Fifteen years older than Thucydides, Herodotus was regarded by the Roman Cicero as the Father of History (as a discipline.)

But Herodotus’ goal as a historian was not merely to record objective data, compile it into a book, and set it adrift into the banal Sea of Verification.  He sought out, to him, a greater, nobler quest.  Herodotus intended – in HIS History of the Peloponnesian War – to instruct his readers in the moral lessons of the war.  His history is a tale full of gossip, tall tales of the giant ants of India (bigger than a fox), heroes and villains, and uncorroborated anecdotes.

Herodotus tried to do something not all that different than what we Americans generally experienced in our public school classrooms’ history curriculums for most of the twentieth century.  Learning about American History was as much the story of what we needed to believe about ourselves as it was about what really occurred in our nation during the previous two centuries.

Thus, the Native-Americans were virtually nowhere to be found in our textbooks.  The Reconstruction Era, during which the Federal Government reneged on its original commitment to ensure equality for the “negro” race, was covered in about six minutes.  Charles Lindbergh’s pro-Nazi sympathies could not be allowed to cloud over his historic flight across the Atlantic.

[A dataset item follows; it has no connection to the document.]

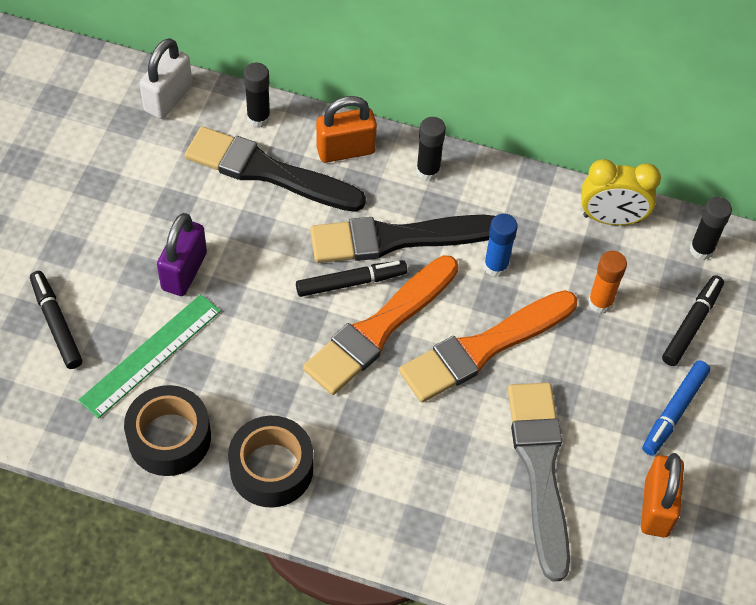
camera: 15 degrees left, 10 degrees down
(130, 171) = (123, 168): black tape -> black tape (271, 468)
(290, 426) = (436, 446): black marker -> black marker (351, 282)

Americans demand facts, but we need them to be couched in terms that do not shake our core belief in our country, our culture and ourselves.

The subset of Americans who call themselves Baseball Fans are no different.

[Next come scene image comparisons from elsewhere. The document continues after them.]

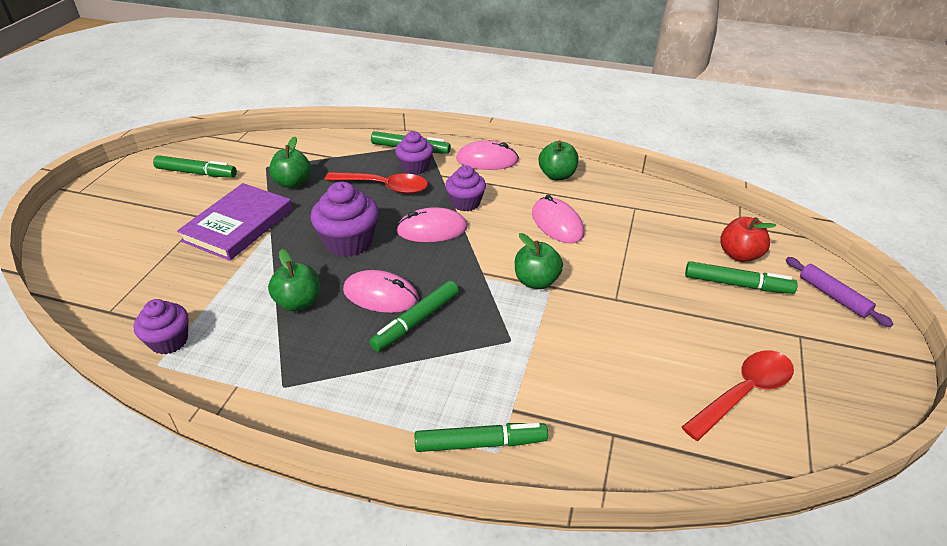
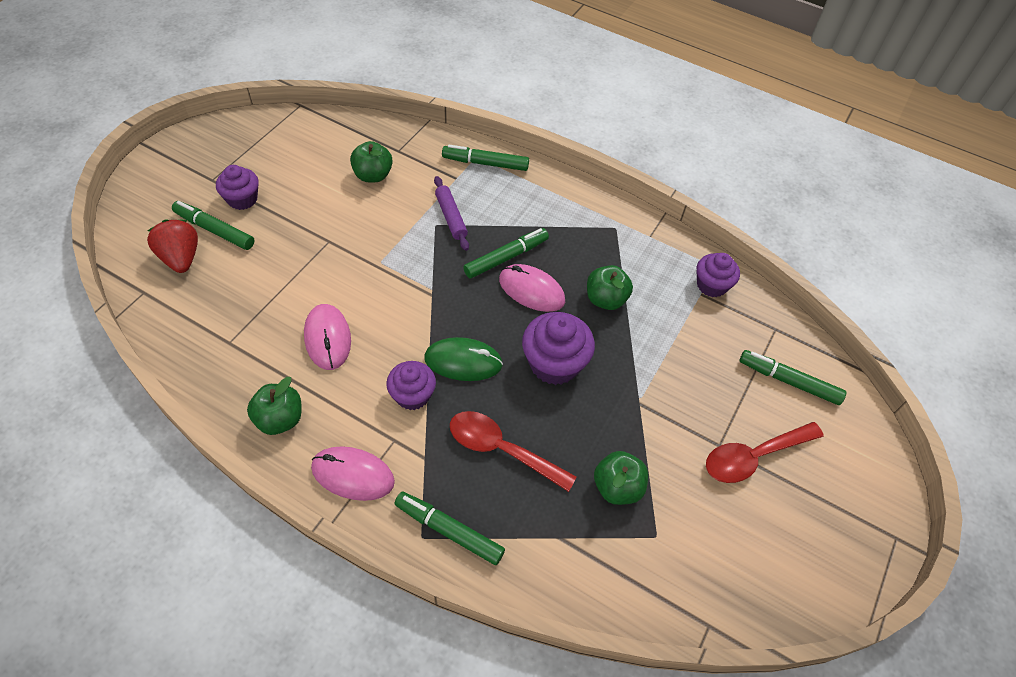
camera: 170 degrees left, 15 degrees up
(196, 173) = (750, 544): green marker -> green marker (788, 381)
(238, 225) = (676, 419): purple book -> none
(415, 167) = (453, 482): purple cupcake -> purple cupcake (242, 199)
(432, 229) = (463, 361): pink mouse -> green mouse
(536, 281) = (387, 273): green apple -> green apple (373, 175)
(739, 255) = (181, 258): red apple -> red strawberry
(744, 393) = (293, 153): red spoon -> red spoon (754, 456)
(833, 296) = (148, 202): purple rolling pin -> purple rolling pin (451, 217)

Our Thucydides-selves want to know if Bobby Thomson was aware that a fastball was on its way.  We want to know what substances Mark McGwire, Barry Bonds and Roger Clemens (Achilles, Hektor and Agamemnon) put into their bodies to conquer their competitors.  We want to know if Joe Jackson really did take that money after all.

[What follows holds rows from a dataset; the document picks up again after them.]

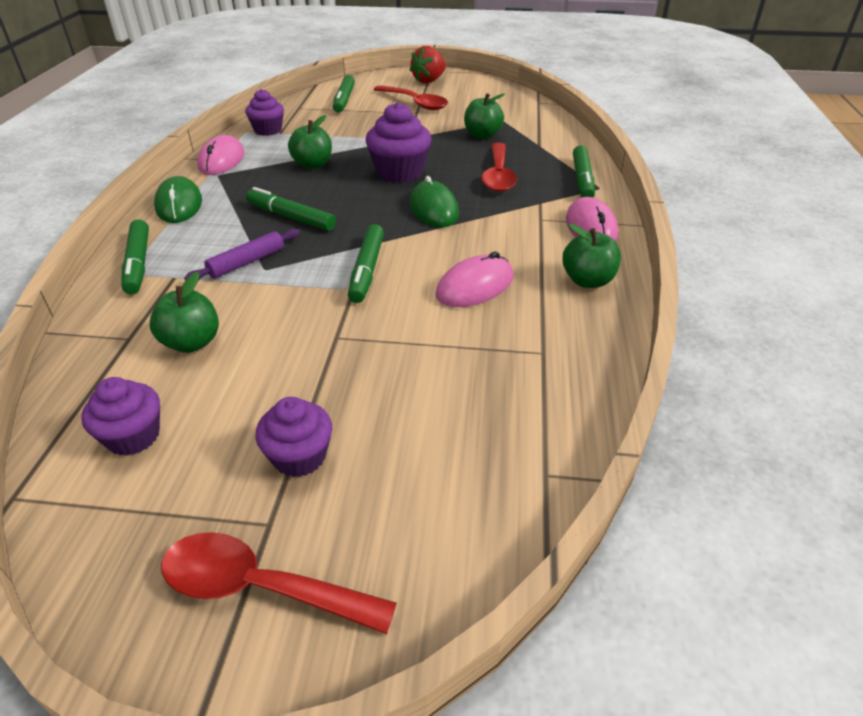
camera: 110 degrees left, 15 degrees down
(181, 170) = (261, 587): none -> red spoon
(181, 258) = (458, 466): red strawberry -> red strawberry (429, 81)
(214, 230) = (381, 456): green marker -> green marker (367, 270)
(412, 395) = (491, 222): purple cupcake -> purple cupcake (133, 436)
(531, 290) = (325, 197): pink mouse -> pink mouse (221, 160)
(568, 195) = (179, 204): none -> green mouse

But our Herodotus-selves need baseball to remain the pure mythical, morality tale that we collectively believe it has always been since at least the days of our halcyon youth.

Therefore, Satchel Paige told his infielders to go sit down as he proceeded to strike out the side.  Pee-Wee Reese put his arm around Jackie Robinson in a mid-western ballpark to signal to the crowd that Jackie was alright by him.  And an unholy asterisk pollutes the record-books next to the name Roger Maris.

It matters not if any of these anecdotes are literally true.  Maybe they are. Maybe they aren’t.  What matters is our need to believe them.

Which brings us back to Bobby Thomson.

Did he know what pitch Ralph Branca was about to deliver in the single most important at-bat of either of their lives?

Thucydides would probably answer a definitive, clinical, “yes.”  And we would be left with the spiritual and emotional fallout that would inevitably occur.

Herodotus, however, might respond, “A miracle occurred today in upper Manhattan.  Robby Thomson hit a majestic homerun into the late afternoon sunshine, and the underdogs Giants, given up for dead just one month ago, have won the National League Pennant.  The Giants Win the Pennant!  The Giants Win the Pennant!